→ **Goal of the exercise**
From the entries below, output the line with "Top Windows ASP.NET Hosting" and each following line up to and including the line with "Your Privacy Choices", exactly as written.

→ **Extracted data entries**
################
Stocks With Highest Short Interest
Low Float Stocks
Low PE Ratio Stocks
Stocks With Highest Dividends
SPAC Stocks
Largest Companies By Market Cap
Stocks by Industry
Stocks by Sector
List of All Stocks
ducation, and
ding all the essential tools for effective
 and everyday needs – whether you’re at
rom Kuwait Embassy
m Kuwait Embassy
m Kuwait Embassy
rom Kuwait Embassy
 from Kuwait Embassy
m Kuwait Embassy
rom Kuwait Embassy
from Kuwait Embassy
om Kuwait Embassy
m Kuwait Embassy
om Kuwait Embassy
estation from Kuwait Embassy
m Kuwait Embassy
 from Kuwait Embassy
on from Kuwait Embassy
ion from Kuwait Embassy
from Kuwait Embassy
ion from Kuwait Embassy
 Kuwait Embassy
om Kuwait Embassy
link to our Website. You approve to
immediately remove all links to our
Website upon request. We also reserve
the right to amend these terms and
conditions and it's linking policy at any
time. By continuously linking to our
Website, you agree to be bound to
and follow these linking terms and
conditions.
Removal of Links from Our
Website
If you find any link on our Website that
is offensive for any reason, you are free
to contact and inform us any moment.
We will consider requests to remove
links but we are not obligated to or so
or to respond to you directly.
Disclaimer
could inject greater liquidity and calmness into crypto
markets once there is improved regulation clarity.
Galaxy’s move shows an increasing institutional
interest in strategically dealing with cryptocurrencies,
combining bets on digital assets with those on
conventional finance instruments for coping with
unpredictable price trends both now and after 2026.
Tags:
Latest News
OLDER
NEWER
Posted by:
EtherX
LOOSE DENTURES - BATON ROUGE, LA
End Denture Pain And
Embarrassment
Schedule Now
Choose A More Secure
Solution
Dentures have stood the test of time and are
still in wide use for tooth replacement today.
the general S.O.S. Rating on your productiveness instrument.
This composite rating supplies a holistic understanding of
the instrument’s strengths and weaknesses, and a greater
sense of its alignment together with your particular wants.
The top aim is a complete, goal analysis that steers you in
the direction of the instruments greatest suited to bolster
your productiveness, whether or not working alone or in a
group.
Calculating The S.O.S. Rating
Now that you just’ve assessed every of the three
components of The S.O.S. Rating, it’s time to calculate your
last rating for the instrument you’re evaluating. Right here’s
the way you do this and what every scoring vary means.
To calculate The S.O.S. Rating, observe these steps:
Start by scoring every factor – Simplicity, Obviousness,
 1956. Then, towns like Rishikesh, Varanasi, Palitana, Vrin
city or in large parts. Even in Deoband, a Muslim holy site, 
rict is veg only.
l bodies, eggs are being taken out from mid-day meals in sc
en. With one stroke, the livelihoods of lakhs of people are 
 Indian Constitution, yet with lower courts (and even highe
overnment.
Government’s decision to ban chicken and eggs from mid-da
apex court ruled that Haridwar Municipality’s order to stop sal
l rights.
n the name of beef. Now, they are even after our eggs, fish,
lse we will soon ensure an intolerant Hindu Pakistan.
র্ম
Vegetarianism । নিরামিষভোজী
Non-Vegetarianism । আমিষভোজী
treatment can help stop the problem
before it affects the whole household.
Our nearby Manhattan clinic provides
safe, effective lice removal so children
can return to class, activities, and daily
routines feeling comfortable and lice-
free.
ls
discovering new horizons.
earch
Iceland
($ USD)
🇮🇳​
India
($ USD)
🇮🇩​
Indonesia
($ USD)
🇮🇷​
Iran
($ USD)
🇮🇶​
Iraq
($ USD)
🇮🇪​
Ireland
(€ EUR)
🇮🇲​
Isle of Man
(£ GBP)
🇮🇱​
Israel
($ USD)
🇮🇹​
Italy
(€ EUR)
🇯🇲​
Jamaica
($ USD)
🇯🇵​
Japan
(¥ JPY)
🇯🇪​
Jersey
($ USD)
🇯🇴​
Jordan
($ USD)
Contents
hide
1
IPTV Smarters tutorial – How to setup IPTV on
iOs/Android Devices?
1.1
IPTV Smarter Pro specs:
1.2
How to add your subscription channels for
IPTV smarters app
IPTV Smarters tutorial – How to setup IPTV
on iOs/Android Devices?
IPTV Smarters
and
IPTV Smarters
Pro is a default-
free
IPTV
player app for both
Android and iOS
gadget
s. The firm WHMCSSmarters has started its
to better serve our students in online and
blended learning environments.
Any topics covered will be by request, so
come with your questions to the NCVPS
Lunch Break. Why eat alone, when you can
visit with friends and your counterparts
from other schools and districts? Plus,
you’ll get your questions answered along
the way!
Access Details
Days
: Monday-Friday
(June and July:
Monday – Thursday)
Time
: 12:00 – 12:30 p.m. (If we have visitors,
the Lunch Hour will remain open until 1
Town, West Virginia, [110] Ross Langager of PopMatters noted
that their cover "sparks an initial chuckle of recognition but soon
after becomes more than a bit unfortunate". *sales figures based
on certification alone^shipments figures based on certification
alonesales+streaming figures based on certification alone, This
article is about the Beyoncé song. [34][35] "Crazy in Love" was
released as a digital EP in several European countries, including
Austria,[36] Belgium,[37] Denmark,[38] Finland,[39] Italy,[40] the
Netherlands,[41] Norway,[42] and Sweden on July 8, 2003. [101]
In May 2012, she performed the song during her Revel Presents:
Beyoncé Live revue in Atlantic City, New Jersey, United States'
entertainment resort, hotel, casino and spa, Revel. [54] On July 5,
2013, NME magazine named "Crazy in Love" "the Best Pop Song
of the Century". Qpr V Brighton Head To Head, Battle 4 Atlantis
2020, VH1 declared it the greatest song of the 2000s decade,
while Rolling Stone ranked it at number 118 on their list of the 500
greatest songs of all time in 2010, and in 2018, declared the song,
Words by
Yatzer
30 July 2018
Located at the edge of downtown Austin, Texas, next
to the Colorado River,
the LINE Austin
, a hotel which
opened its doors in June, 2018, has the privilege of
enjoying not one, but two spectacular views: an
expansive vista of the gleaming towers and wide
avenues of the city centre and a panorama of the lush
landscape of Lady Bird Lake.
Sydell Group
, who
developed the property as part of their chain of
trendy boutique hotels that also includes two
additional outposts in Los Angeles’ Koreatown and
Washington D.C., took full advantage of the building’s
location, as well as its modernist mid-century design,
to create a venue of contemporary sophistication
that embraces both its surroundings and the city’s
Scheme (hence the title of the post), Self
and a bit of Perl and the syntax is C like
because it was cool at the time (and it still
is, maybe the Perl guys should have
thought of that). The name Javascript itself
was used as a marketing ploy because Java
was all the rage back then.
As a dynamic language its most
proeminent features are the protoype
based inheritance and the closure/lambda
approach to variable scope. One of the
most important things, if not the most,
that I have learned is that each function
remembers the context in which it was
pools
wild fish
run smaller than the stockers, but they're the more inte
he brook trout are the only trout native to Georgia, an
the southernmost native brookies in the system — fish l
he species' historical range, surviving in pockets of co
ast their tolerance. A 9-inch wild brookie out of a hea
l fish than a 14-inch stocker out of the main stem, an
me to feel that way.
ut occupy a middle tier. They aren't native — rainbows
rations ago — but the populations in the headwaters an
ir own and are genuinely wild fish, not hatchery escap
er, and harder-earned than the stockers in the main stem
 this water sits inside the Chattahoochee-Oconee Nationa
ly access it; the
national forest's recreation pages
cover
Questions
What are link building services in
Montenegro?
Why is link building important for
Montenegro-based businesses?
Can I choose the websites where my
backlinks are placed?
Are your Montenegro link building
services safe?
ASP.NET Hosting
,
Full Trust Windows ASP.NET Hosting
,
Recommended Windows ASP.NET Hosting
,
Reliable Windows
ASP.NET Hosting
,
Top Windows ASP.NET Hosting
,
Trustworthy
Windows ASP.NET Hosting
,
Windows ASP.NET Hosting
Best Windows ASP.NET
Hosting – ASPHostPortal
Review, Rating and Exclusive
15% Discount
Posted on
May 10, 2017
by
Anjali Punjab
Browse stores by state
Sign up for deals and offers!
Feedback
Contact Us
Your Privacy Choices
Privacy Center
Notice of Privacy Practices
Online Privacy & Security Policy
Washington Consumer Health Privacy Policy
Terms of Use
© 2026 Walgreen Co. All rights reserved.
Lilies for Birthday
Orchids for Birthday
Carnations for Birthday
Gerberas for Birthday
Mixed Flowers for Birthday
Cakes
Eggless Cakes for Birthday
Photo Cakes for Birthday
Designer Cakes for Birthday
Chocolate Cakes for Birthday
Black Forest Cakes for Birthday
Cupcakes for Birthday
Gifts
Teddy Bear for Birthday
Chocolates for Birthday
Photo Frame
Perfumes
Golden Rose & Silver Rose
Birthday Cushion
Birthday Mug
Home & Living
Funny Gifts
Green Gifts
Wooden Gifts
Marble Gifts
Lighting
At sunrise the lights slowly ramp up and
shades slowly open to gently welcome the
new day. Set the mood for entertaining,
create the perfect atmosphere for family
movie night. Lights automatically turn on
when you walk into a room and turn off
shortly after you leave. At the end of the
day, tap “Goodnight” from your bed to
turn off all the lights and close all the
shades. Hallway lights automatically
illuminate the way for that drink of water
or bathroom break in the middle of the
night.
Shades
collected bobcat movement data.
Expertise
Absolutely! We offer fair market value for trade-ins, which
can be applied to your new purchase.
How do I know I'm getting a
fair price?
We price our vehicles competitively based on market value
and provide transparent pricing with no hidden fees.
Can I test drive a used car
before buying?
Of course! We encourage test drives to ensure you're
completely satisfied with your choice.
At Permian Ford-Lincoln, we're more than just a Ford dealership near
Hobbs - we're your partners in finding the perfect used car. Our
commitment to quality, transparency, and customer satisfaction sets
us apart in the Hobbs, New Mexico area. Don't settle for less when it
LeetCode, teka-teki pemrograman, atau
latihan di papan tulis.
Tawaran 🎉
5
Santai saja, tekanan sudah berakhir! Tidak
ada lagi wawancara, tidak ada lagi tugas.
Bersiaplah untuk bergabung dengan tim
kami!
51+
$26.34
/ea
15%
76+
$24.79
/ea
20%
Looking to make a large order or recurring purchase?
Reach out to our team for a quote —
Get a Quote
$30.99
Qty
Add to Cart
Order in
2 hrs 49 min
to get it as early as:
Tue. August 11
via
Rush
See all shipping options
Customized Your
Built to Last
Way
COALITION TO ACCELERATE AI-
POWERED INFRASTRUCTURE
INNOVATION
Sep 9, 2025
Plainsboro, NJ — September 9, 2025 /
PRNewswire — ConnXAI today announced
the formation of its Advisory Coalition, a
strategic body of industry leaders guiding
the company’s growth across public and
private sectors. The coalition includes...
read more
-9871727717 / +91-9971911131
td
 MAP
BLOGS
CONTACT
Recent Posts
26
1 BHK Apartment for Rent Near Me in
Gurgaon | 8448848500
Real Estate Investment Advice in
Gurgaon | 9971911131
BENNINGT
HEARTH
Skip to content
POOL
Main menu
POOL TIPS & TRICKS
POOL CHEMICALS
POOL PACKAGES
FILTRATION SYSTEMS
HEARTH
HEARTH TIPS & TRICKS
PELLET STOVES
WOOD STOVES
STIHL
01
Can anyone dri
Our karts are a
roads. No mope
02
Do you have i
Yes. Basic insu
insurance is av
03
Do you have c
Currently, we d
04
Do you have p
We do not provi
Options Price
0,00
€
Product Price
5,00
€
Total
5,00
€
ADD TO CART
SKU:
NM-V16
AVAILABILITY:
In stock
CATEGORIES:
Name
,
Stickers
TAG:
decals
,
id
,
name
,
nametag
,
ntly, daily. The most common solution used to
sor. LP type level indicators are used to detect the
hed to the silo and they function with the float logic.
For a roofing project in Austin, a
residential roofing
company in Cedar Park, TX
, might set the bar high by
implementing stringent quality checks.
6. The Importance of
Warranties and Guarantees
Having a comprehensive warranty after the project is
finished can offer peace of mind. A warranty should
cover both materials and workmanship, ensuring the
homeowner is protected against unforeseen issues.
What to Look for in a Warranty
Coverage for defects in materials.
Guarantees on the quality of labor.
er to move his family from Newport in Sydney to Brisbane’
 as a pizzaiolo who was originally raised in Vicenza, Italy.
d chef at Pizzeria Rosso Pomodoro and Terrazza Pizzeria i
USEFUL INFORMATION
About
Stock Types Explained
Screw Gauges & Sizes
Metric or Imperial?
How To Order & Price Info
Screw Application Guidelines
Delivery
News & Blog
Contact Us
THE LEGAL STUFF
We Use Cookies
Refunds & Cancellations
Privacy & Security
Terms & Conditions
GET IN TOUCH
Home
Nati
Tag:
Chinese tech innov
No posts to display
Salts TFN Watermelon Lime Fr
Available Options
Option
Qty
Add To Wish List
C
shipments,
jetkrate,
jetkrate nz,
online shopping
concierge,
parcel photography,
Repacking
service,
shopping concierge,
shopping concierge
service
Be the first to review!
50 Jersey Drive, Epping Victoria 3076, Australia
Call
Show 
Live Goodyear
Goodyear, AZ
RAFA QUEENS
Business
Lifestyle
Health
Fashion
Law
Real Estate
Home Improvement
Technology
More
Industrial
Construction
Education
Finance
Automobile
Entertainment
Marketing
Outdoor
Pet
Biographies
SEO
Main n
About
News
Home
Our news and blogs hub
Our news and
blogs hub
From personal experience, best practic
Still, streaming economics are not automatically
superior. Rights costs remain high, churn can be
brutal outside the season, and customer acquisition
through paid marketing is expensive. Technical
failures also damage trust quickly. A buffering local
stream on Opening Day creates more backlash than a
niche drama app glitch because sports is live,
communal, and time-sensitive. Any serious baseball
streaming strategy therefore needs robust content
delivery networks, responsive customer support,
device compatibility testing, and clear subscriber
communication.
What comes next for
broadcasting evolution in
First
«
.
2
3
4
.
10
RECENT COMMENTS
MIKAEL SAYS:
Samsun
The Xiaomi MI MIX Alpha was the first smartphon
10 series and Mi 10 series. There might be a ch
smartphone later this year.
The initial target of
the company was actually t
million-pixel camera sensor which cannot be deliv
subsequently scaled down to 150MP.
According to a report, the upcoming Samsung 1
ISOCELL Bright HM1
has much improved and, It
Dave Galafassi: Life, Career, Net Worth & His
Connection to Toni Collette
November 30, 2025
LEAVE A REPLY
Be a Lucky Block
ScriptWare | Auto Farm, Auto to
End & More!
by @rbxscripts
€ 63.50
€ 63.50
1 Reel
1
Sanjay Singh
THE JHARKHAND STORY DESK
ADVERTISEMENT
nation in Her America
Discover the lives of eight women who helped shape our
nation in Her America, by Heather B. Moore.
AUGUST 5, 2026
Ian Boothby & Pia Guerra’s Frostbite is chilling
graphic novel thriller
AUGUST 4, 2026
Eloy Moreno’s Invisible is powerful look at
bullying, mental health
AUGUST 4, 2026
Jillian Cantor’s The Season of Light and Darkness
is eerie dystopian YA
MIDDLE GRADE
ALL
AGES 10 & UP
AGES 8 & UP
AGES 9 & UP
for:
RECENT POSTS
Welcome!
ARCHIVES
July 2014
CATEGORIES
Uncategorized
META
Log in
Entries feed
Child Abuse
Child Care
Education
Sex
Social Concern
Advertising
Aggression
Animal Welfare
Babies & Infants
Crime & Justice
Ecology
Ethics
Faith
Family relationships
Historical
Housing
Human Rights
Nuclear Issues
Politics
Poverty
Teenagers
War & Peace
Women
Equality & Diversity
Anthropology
################
→ **Task solution**
Top Windows ASP.NET Hosting
,
Trustworthy
Windows ASP.NET Hosting
,
Windows ASP.NET Hosting
Best Windows ASP.NET
Hosting – ASPHostPortal
Review, Rating and Exclusive
15% Discount
Posted on
May 10, 2017
by
Anjali Punjab
Browse stores by state
Sign up for deals and offers!
Feedback
Contact Us
Your Privacy Choices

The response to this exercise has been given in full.